==== Fragmento del texto
El cuestionable espectáculo de las “corridas de toros”,
pasión exportada por los españoles a América, tuvo como primer escenario una
pequeña plaza en Monserrat, inaugurada el 14 de octubre de 1791. Fue la primera
Plaza de Toros que tuvo Buenos Aires y fue construida en 1791 por el carpintero
RAIMUNDO MARINO, en el llamado “hueco de Monserrat”, actual manzana comprendida
entre las calles Belgrano, Lima, Moreno y Bernardo de Irigoyen (Barrio de
Monserrat).
Tenía capacidad para dos mil personas y las autoridades se
instalaban en los balcones de la casa de la familia AZCUÉNAGA, sobre la llamada
“Calle del Pecado”. Alrededor de este circo se fueron estableciendo pulperías,
casas de juego y posadas frecuentadas por carreteros, changarines, negros
esclavos y libertos. A esta humilde franja de población se sumaban marginales
de todo tipo, y durante la noche el lugar pasaba de pintoresco a muy peligroso.
No por nada el pasaje que conducía a la plaza, era conocido
como la “calle del pecado”. Los toros, bestias bravas que eran traídas desde
Chascomús, muchas veces se espantaban y provocaban corridas entre los vecinos
del lugar. Estas molestias, en 1799, decidieron al virrey Avilés la demolición
de esta primera plaza de toros. Las obras se realizaron entre el 22 de octubre
y el 29 de julio de ese mismo año y ya en 1801, el Cabildo resolvió hacer
edificar una nueva y definitiva plaza en el Retiro y se le encargó el trazado
de los planos correspondientes al arquitecto y marino español MARTIN BONEO
(1745-1806).
Esta nueva plaza de toros, se construyó en los terrenos que
actualmente ocupa la Plaza San Martín, en Retiro. Tuvo un costo de 42.000 pesos
y fue inaugurada el 14 de octubre de 1801 con una gran fiesta en honor del príncipe
de Asturias que cumplía años ese día y durante años constituyó uno de los
mayores centros de reunión de los porteños y allí concurrían asiduamente
Saavedra, Moreno. Paso y otros miembros de la Primera Junta en 1810. Era una
imponente construcción octogonal con exterior de mampostería revocada en cal,
al estilo morisco. El interior era de madera, lo mismo que los palcos y las
gradas.
========
# [Tareas pendientes]
1) Pasa a una lista breve el párrafo del texto sobre las plazas de toros de Buenos Aires que empieza con "Tenía capacidad para dos mil personas", sin perder sus datos principales.
2) Retoma el texto sobre las plazas de toros de Buenos Aires justo después de su última oración y sigue escribiéndolo.
Los registros no hacen falta para nada.
==== Registros
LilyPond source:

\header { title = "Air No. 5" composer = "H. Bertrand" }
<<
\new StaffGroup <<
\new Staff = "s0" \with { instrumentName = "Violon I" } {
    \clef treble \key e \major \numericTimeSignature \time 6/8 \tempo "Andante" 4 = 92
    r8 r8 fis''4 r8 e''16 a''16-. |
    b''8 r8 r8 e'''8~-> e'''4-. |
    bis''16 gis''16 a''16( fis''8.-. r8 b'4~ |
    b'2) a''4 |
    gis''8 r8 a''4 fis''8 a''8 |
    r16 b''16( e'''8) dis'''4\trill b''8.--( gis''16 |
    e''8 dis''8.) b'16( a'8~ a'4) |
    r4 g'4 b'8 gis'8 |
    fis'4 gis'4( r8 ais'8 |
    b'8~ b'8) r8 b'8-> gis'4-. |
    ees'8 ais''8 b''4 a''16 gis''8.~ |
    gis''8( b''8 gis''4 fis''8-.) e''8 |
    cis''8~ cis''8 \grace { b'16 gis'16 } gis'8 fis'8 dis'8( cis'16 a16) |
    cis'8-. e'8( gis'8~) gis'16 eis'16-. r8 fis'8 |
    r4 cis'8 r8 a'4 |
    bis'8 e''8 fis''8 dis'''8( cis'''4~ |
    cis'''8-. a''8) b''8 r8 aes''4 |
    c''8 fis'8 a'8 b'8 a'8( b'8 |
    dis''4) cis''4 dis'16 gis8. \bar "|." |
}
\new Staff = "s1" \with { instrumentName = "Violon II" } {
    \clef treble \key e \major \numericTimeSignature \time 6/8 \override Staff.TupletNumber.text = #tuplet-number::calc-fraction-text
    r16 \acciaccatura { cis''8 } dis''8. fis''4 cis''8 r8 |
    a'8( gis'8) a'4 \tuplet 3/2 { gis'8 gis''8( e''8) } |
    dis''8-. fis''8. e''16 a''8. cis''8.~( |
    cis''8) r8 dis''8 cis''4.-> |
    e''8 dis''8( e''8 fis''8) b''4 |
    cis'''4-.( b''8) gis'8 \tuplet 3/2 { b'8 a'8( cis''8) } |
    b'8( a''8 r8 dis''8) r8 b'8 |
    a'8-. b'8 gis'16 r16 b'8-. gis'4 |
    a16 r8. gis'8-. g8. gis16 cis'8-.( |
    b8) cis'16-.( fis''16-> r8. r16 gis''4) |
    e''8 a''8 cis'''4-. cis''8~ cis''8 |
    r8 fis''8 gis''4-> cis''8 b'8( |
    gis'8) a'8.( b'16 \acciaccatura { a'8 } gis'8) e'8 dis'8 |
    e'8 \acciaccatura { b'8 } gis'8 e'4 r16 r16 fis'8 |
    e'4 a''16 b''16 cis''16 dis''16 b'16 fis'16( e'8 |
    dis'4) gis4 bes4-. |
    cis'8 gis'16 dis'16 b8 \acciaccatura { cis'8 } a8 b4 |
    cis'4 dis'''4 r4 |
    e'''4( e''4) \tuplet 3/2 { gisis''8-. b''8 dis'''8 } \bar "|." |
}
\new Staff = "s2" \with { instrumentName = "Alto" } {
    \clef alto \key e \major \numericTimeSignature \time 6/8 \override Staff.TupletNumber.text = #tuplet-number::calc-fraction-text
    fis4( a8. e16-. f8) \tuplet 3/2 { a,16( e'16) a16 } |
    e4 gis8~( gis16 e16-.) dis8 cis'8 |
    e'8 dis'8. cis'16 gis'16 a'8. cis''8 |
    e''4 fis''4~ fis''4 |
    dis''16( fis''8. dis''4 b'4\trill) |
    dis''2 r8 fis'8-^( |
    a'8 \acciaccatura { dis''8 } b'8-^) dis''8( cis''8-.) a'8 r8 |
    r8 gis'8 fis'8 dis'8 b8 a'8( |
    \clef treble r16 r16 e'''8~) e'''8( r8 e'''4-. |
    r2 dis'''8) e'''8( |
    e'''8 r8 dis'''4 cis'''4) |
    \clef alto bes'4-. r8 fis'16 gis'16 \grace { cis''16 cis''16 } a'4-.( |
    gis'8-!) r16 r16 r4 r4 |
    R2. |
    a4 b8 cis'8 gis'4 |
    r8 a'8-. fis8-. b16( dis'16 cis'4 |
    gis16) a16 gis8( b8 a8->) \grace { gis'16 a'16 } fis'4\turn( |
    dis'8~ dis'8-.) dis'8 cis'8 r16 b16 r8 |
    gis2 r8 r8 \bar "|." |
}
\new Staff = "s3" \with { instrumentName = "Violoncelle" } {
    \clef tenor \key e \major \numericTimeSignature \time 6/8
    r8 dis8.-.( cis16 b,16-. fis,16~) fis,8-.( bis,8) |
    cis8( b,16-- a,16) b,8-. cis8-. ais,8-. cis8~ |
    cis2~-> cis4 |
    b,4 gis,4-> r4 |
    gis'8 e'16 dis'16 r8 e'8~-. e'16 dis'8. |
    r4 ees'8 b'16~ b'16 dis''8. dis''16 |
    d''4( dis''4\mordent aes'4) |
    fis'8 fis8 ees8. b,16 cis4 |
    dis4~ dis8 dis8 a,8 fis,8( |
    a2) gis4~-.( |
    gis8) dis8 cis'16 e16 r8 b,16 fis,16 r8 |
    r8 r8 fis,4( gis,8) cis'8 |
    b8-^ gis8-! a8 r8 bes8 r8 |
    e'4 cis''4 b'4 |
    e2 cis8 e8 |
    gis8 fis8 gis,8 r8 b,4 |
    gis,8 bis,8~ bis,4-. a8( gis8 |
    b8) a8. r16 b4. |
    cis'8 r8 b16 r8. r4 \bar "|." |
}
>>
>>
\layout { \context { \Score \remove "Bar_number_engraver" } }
========
# [Ejercicios resueltos]
1)
- Capacidad: dos mil personas.
- Las autoridades se ubicaban en los balcones de la casa de la familia Azcuénaga, sobre la "Calle del Pecado".
- Alrededor de la plaza se instalaron pulperías, casas de juego y posadas.
- Las frecuentaban carreteros, changarines, negros esclavos y libertos, además de marginales de todo tipo.
- De noche, el lugar pasaba de pintoresco a muy peligroso.

2)
Tenía una capacidad para diez mil espectadores, que
resultaba escasa para todos los querían ingresar a los espectáculos que allí se
ofrecían. Disponía de todas las comodidades de sus similares de España: palcos
en la parte alta, guardabarreras, burladeros y hasta una capilla. La entrada
para presenciar “las corridas”, costaba entre dos y tres pesos. Un documento de
1805 informa que “la Plaza de Toros de Buenos Aires excede en hermosura y
firmeza a cualquiera de Europa”.
En 1806, durante las invasiones inglesas, esa Plaza de
Toros fue escenario de duros combates y sus muros quedaron en muy mal estado.
Desde entonces comenzó su decadencia que, sumada a las críticas de los
opositores, auguraban su inminente desaparición. Porque no toda la sociedad
estaba de acuerdo con estos espectáculos y muchos hacían oír sus protestas. Así
lo atestiguan algunas publicaciones de la época donde se dice del toreo: “Pasó
de la metrópoli a las colonias españolas esta pasión como la creencia en brujas
y duendes y el miedo de los demonios, íncubos, súcubos y fantasmas. Gran proeza
engañar y matar a un toro. ¿Pues no ha de ser el hombre más que el toro?”. Pero
aún “no le había llegado su hora”. Siguieron las corridas y el 11 de marzo de
1817 hubo corridas gratis para el pueblo, en celebracíón del triunfo de
Chacabuco y concurrieron seis mil personas.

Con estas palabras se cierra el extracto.